Have you read the article in chapter 1 of GPU Gems 3 (Generating Complex Procedural Terrains using the GPU? I think it's the one implemented in NVidia's cascade demo (http://www.nzone.com/object/nzone_cascades_home.html) and looks very good. It is implemented using DirectX10 features though. I've seen another promising volumetric approach to terrain rendering somewhere but I can't find the bookmark now...

Otherwise any general mesh lod algorithm is worth looking at - you know of progressive meshes by Hoppe (http://research.microsoft.com/~hoppe)?
Thanks for your reply ndhb!
That Nvidia demo looks awesome! However, I'll be sticking to dx9 for a while for obvious reasons. If I understand it correctly, they are using a dynamic marching cubes algorithm on the cpu but it's not progressive as far as I know. Thinking about a 'dynamic progressive marching cubes' algorithm makes my head hurt :P
The progressive meshes by Hoppe are really what I was looking for. Thanks for the link! Maybe I should've googled 'progressive mesh' instead of 'adaptive mesh' in the first place :)
Another example would be the HVox engine which uses a volumetric approach instead of the usual heightmap for terrain.

Andy

"Ars longa, vita brevis, occasio praeceps, experimentum periculosum, iudicium difficile"

"Life is short, [the] craft long, opportunity fleeting, experiment treacherous, judgement difficult."

Thanks for your reply NineYearCycle. I've looked at your link and that is indeed what I'm after. However, I'm wondering why they are dynamically building a mesh around the voxels because they state that their terrain is static.

I was thinking about using the volume approach in a map editor. For example, you would specify a heightmap for the terrain surface and then start carving out features in the terrain. The resulting volume would then be tesselated (marching cubes), optimized a bit, saved as a mesh and imported in the game. Ingame this mesh would be progressively rendered using Hoppe's technique (see ndhb's post). Isn't this approach more efficient than theirs?

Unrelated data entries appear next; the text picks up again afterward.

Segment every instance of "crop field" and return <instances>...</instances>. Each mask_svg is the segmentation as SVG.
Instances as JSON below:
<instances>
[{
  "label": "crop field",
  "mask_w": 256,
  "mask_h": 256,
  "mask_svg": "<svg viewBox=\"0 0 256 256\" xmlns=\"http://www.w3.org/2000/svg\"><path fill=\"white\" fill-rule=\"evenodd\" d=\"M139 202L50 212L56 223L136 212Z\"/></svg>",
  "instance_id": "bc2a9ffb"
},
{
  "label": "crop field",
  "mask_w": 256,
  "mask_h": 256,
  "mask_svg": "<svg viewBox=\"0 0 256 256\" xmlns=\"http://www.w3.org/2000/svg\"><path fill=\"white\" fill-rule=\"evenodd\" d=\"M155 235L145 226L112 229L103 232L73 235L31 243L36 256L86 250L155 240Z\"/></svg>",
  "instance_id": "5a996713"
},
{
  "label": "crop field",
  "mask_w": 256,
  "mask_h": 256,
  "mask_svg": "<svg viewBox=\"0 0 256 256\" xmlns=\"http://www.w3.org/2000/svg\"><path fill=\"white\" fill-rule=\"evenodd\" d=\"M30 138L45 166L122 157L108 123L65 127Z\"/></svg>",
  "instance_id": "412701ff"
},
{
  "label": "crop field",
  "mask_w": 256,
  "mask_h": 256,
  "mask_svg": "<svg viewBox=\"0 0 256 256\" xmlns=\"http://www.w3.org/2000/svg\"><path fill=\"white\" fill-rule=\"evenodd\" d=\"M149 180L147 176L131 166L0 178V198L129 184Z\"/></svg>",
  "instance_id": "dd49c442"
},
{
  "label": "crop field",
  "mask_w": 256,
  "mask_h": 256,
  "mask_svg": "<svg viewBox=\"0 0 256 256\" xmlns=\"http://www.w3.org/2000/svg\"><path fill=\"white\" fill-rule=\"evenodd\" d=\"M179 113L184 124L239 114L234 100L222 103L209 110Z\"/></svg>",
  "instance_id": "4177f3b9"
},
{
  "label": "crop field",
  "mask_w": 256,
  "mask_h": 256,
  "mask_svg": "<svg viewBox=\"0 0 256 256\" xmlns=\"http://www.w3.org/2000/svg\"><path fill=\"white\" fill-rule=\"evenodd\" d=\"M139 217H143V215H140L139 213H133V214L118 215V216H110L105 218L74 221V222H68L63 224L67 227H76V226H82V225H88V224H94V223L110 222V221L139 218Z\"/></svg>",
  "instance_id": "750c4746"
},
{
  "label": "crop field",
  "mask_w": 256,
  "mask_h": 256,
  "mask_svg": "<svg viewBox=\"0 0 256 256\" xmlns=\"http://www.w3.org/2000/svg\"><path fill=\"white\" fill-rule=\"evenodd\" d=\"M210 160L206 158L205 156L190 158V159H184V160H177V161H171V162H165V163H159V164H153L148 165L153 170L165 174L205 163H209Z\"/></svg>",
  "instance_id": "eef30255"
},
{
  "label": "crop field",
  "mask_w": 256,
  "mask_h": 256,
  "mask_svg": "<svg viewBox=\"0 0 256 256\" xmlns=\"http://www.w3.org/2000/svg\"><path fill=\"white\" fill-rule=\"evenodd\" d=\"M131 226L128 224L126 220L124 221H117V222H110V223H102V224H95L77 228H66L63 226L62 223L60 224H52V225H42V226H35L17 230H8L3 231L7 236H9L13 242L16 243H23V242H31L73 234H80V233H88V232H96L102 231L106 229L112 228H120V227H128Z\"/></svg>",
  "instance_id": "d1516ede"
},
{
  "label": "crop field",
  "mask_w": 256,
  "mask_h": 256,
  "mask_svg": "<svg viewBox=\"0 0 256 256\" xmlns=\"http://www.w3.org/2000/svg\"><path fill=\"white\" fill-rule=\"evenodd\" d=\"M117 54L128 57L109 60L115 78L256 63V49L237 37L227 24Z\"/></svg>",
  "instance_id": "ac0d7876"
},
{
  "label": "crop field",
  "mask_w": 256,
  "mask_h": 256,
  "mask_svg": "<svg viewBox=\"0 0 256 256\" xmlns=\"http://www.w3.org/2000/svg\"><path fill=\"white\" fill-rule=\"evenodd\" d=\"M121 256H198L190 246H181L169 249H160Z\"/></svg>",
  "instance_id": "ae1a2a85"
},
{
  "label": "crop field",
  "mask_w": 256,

On another note; the goal is to create a 'simple' game set in this terrain. However I'd like the game to run smoothly on mid-end machines while also allowing the game to look good on high-end machines. Now, are there any conventions about the max. number of poly's one throws at a graphics card? How many polygons can I expect a mid-end graphics card to handle per second? I know that frametime depends on a lot of other factors, but a rough estimate would be great. Furthermore, I know that these values are accessible from ATi\NVidia, but I've read somewhere that the provided values are only attained under special circumstances.

[Edited by - Pauluss86 on March 10, 2008 12:34:35 PM]
I think the volume approach when sculpting, and exporting it as a progressive mesh data structure sounds like a good idea. I would very much like to see the result when you are there.

If you send the vertices and indicies efficiently, one guess could be more than 200.000, but you probably don't want to go above 500.000 per frame. Maybe mid-end is GF6 series now?